Working Group report lays out WHO role in 'counterfeit' medicines
Phil Taylor, 04-Mar-2011
After three days of debate, an intergovernmental working group has delivered its preliminary report on the World Health Organization's future role in the fight against substandard and counterfeit medicines.
The report from the Working Group of Member States on substandard/spurious/falsely-labelled/falsified/counterfeit (SSFFC) medical products - available to view here - includes a number of recommendations aimed at clarifying WHO's role in: ensuring the availability of quality, safe, efficacious and affordable medical products; the prevention and control of medical products of compromised quality, safety and efficacy such as SSFFCs; and the agency's relationship with the International Medical Products Anti-Counterfeiting Taskforce (IMPACT).

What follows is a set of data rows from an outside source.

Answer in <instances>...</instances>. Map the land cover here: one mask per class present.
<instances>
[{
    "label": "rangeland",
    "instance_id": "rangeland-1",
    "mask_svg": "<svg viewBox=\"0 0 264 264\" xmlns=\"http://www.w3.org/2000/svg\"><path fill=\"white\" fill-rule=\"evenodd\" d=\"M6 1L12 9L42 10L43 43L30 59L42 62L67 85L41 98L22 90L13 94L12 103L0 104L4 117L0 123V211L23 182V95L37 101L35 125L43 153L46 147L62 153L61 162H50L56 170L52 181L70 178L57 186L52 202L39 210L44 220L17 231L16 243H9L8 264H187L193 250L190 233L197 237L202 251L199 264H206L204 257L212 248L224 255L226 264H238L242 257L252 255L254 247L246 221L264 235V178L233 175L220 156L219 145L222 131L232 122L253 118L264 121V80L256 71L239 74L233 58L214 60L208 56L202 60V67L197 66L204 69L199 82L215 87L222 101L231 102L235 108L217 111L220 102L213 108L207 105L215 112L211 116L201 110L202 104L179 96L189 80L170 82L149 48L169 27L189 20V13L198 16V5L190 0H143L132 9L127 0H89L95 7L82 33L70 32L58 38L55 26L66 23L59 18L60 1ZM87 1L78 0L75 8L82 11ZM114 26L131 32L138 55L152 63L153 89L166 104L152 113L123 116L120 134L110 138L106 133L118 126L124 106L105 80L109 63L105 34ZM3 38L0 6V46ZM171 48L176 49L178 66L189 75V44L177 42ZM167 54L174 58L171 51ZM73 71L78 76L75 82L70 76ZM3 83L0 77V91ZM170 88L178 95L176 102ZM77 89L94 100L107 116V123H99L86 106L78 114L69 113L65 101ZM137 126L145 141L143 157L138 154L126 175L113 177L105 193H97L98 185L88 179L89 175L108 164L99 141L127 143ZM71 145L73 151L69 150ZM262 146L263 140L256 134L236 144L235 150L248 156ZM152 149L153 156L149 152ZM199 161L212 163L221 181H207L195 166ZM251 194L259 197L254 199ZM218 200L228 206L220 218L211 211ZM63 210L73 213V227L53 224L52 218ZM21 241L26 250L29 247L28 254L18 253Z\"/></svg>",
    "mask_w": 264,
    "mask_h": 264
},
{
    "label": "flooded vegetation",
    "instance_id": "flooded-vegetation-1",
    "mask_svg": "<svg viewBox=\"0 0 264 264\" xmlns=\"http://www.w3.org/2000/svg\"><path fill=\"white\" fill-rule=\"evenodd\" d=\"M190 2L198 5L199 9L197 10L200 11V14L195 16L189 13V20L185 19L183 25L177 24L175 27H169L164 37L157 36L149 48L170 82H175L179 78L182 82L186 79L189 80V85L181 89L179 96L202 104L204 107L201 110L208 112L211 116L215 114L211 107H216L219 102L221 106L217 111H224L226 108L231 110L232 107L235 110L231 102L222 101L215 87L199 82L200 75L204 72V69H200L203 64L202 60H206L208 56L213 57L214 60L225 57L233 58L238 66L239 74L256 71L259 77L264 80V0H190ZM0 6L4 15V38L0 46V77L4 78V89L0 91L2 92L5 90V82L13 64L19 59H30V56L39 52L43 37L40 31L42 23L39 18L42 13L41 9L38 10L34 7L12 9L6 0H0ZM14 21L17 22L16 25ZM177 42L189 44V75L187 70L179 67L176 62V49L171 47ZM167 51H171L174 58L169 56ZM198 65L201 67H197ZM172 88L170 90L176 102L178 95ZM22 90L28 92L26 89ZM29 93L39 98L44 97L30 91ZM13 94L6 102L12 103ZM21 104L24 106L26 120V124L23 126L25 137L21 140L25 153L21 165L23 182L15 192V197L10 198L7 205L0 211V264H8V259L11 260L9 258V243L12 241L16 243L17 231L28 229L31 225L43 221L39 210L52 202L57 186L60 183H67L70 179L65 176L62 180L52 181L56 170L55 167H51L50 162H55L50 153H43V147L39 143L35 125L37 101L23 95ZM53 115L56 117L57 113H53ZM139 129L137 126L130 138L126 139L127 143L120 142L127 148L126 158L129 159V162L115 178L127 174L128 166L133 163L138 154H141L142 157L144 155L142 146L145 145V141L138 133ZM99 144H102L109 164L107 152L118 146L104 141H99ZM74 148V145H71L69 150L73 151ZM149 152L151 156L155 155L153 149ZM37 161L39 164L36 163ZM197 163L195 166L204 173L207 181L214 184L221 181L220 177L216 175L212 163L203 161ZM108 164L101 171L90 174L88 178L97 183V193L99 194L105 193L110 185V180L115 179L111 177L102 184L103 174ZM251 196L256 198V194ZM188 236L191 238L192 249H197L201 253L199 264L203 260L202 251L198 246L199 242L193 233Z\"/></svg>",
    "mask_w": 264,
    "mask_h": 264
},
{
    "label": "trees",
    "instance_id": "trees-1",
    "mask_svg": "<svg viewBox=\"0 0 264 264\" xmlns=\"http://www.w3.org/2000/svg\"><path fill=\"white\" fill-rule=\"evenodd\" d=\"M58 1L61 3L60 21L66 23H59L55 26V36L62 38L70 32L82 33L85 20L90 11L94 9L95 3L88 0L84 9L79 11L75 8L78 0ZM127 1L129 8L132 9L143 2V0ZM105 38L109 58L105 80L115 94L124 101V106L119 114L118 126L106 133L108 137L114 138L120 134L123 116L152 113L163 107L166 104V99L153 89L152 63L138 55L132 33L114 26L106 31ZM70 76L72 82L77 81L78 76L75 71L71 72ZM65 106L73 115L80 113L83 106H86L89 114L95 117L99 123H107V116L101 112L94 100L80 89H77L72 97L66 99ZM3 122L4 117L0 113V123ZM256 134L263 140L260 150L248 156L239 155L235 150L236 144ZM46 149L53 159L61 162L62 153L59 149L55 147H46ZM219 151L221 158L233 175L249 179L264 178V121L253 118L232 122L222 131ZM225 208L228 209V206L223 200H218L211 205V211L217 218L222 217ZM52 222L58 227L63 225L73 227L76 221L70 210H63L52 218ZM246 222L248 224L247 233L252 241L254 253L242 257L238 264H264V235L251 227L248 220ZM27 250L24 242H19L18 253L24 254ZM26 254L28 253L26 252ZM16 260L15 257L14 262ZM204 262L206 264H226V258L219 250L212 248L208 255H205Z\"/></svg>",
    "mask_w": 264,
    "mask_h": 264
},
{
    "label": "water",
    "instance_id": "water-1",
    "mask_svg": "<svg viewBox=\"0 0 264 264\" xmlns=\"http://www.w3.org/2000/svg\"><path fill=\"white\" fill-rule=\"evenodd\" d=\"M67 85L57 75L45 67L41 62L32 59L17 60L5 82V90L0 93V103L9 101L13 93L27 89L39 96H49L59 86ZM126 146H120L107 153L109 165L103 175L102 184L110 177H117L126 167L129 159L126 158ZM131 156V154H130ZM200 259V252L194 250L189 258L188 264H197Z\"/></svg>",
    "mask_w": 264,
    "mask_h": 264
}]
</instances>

Last year, the WHO agreed to set up the intergovernmental working group after months of controversy in which it was accused of being overly influenced by the intellectual property interests of the branded pharmaceutical industry.
According to the initial report, the WHO should concentrate its efforts on substandard and SSFFC medical products in three areas, concluded the working group, namely: information and awareness creation; norms and standards; and providing technical support to countries.
For SSFFCs, its role should centre on raising high-level awareness among regulators, governments and other stakeholders, developing a global surveillance and alert system, gathering reliable data on SSFFC products and acting as a "global convener" from a public health perspective.
It should also develop sampling, surveillance and other tools to help fight trade in SSFFCs, and expand its guidelines on Good Distribution Practice to include the Internet, importers and brokers. Finally, technical support should focus on measures such as identifying gaps in national legislation and regulatory structures, training programmes and support for establishing national quality control laboratories.
IMPACT retained
The relationship with IMPACT has been at the forefront of many of the deliberations regarding the WHO and counterfeit medicines but - for now at least - the status quo is maintained. Calls by some Member States to dissolve the organisation failed to engender enough support to win through to the final document, as other States acknowledged the benefits achieved by the initiative in some countries.
Overall, no consensus on WHO's future relationship with IMPACT was reached, although the agency has already taken steps to distance itself somewhat from the day-to-day running of IMPACT. For example, it is no longer hosting the group's secretariat, which is currently residing at the headquarters of Italian drug regulator AIFA.
Terminology and definition issues remain largely unresolved, and hopes that the working group might unite behind the use of the term 'falsified' in place of 'counterfeit' were not realised. For now, the SSFFC catch-all term looks set to be retained.
"Differences remained among Member States on the appropriate terms to be used to represent medical products of compromised quality, safety and efficacy," notes the report.
A new definition for falsified medical products was also proposed by some Member States, as follows:
"A falsified medical product gives a false representation of its identity and/or source and/or record keeping for traceability; pretends to have been assessed and approved by the competent regulatory authority, pretending to be a genuine quality product; has an intention to deceive by a fraudulent activity; is falsified for profit motives, disregarding public health and safety; and that disputes concerning patents or trademarks must not be confused with falsification of medical products."
However, it failed to win widespread support so did not make it through to the recommendations in the report.
Some members also said an intergovernmental negotiating body should prepare a legally-binding instrument at the international level to fight "the manufacture, export, import, or trade of counterfeit medical products on international markets and in international trade."
The working group will deliver the report officially to the World Health Assembly in May, and has also recommended that the deadline for completion of its review be extended.